*** Opening Given entries ***

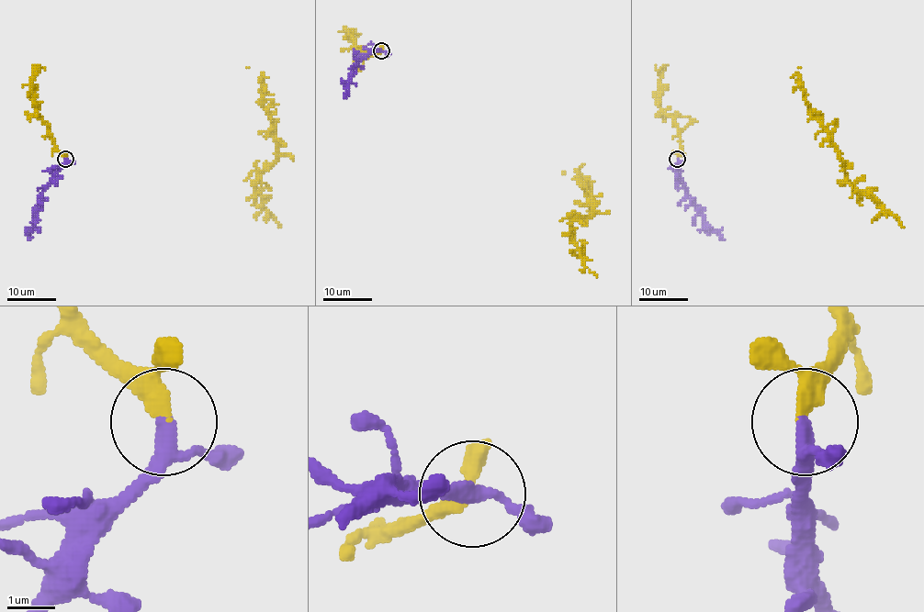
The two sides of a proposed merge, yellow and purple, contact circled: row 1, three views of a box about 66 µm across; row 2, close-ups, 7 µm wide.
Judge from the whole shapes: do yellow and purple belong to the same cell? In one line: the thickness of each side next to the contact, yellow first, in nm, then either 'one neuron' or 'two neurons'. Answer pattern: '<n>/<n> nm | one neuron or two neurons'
280/280 nm | one neuron

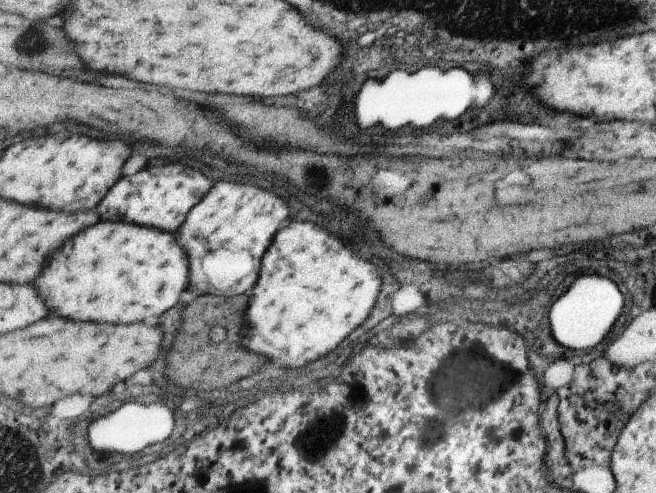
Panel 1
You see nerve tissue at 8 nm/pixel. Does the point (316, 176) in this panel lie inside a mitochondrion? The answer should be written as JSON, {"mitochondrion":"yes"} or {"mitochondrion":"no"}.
{"mitochondrion":"yes"}

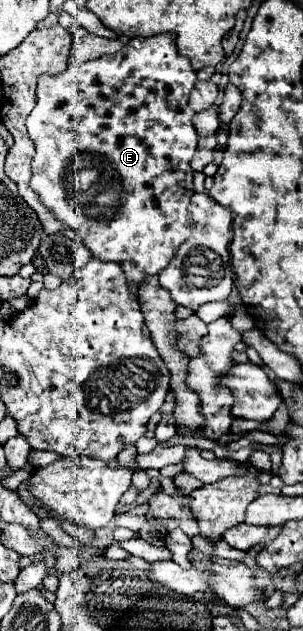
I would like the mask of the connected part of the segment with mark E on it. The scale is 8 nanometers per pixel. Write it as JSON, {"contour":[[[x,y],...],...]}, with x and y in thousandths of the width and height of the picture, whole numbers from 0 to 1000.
{"contour":[[[525,52],[485,62],[432,62],[399,81],[373,87],[327,90],[314,97],[287,97],[274,103],[228,103],[201,119],[135,119],[122,125],[122,166],[96,179],[89,208],[116,227],[116,249],[109,249],[109,281],[102,296],[129,306],[135,319],[182,338],[195,350],[208,350],[221,360],[234,360],[267,382],[287,388],[287,395],[307,401],[307,407],[333,414],[439,414],[479,436],[518,436],[531,426],[558,420],[571,404],[584,401],[584,391],[624,376],[624,312],[637,303],[637,268],[624,261],[644,236],[650,236],[650,208],[637,208],[637,182],[644,176],[617,166],[624,147],[650,132],[650,119],[604,87],[584,84],[578,74],[578,55],[571,52]]]}

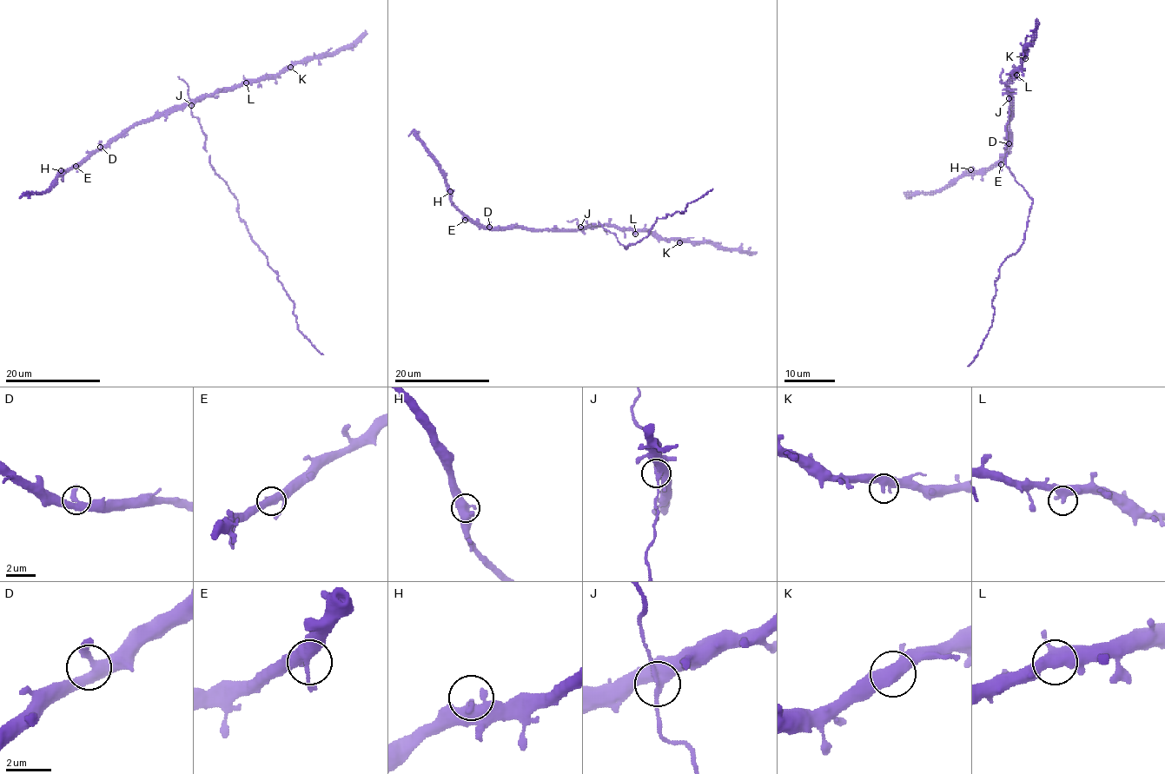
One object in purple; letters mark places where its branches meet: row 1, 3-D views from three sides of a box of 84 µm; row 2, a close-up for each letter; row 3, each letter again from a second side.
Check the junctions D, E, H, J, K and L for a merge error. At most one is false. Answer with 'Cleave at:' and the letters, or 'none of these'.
Cleave at: J

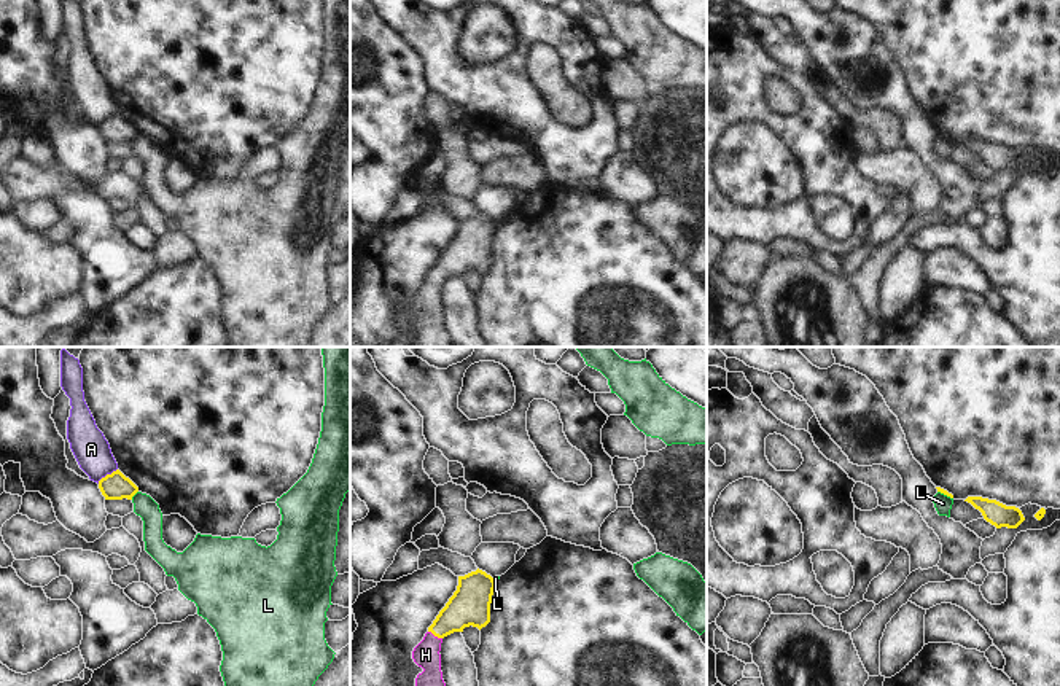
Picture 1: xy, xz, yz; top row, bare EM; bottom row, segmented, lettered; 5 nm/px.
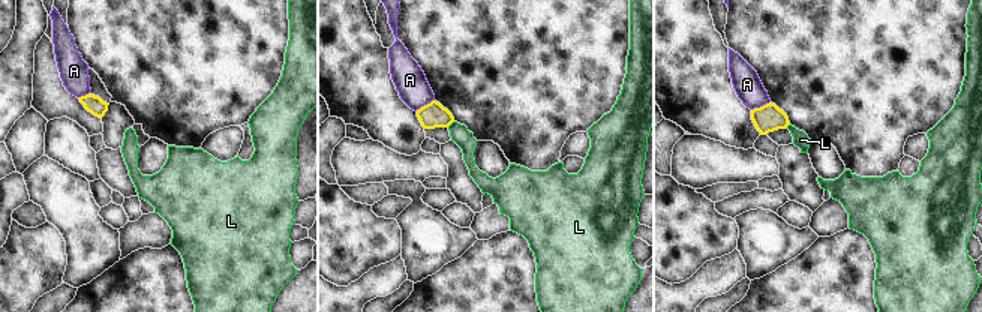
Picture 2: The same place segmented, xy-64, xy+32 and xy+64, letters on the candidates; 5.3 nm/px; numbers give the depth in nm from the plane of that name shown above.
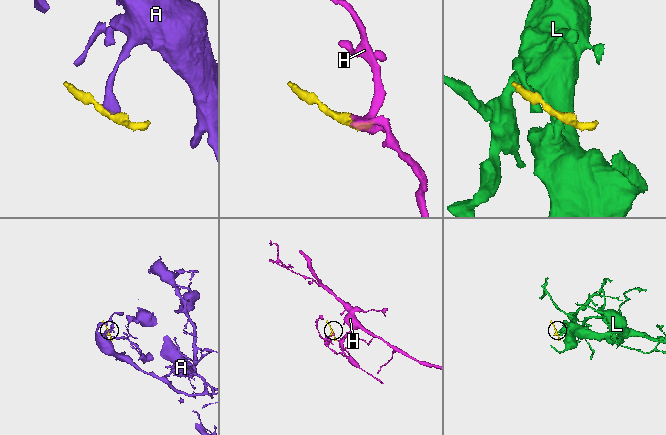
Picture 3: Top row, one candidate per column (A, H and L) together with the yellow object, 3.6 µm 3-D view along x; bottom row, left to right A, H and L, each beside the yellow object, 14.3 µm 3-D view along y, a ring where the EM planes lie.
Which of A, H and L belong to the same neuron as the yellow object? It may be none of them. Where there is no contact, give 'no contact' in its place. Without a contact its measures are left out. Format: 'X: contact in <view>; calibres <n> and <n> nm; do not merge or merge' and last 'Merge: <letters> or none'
A: contact in xy; calibres 140 and 180 nm; do not merge
H: contact in xz; calibres 200 and 140 nm; merge
L: contact in xy; calibres 140 and 110 nm; do not merge
Merge: H

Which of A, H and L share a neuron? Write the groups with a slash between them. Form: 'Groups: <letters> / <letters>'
Groups: A / H / L.

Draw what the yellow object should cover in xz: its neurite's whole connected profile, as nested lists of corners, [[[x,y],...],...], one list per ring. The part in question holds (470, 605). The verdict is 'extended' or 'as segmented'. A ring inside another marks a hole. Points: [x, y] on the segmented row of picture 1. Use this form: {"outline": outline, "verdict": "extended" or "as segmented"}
{"outline": [[[479,568],[458,576],[457,591],[412,651],[414,662],[423,668],[415,678],[415,686],[446,686],[439,654],[442,638],[470,626],[479,630],[485,627],[490,622],[493,589],[493,578]]], "verdict": "extended"}

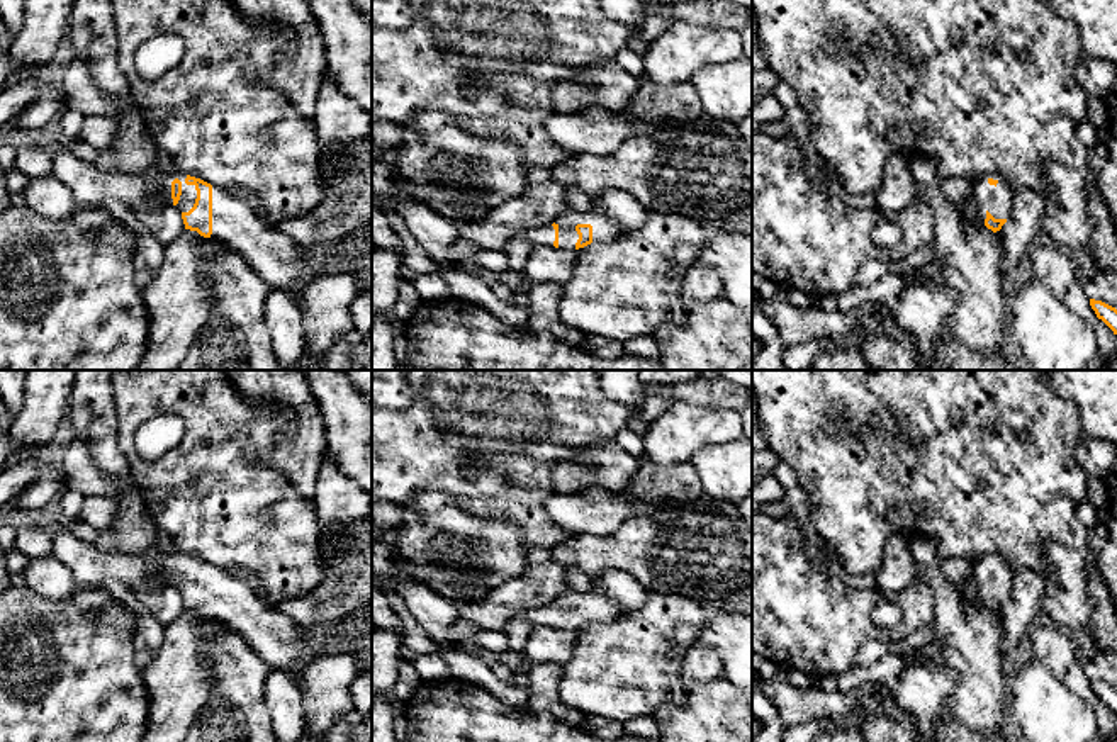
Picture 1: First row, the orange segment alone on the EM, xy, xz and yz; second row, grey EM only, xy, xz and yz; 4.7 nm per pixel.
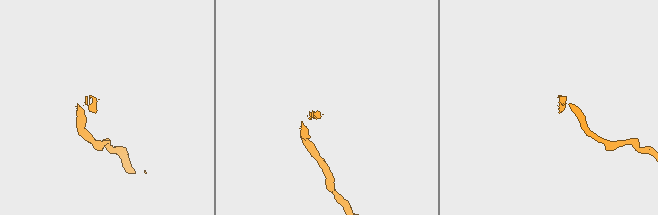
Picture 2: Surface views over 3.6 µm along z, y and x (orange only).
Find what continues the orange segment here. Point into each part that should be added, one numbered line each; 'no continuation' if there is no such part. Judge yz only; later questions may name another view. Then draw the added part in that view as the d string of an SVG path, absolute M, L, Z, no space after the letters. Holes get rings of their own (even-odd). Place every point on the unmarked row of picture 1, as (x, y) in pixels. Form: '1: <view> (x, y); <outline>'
1: yz (997, 581); M995 552L973 564L973 581L985 601L990 593L995 599L1007 599L1013 584L1013 572L1003 557Z

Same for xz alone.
1: xz (605, 610); M569 589L555 599L555 604L558 606L558 628L564 632L575 630L575 623L579 620L579 615L575 611L577 604L592 606L592 623L611 623L628 611L628 608L592 591L581 593Z

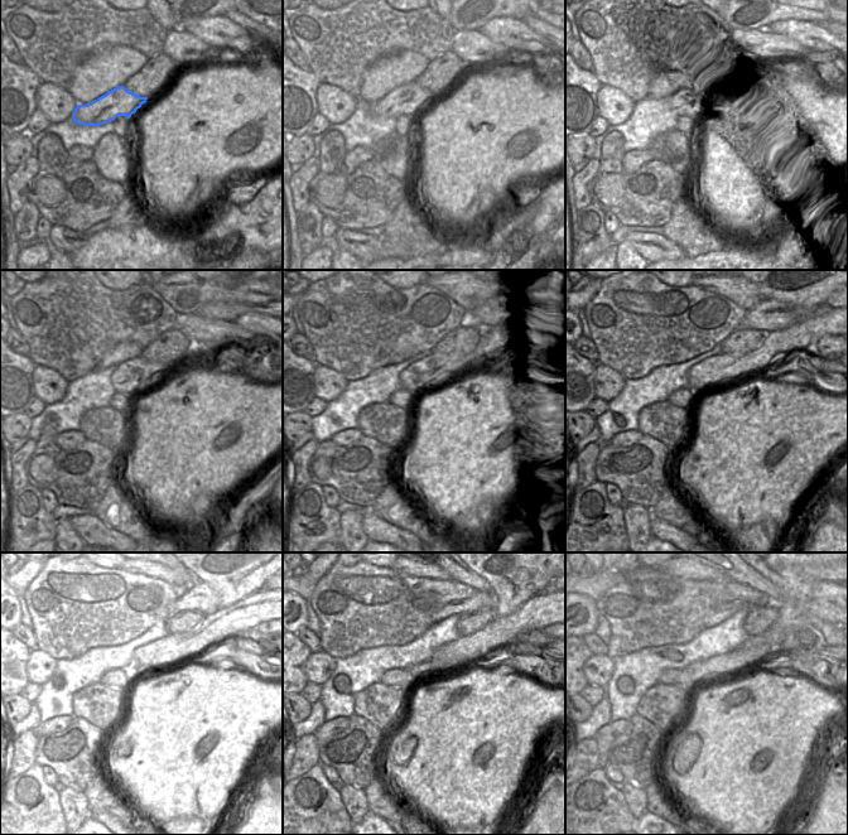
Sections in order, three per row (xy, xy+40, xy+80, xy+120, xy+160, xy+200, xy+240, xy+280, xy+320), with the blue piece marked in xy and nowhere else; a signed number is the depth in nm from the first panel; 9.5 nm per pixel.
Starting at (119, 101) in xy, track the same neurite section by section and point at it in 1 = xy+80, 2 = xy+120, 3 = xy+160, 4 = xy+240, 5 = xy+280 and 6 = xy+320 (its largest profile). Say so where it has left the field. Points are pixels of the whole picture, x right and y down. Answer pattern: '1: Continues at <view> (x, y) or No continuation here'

*** Closing Given entries ***

• **Required action**
Track down every line in the entries that includes the string "bottom", and copy it.

• **Exercise solution**
Picture 1: xy, xz, yz; top row, bare EM; bottom row, segmented, lettered; 5 nm/px.
Picture 3: Top row, one candidate per column (A, H and L) together with the yellow object, 3.6 µm 3-D view along x; bottom row, left to right A, H and L, each beside the yellow object, 14.3 µm 3-D view along y, a ring where the EM planes lie.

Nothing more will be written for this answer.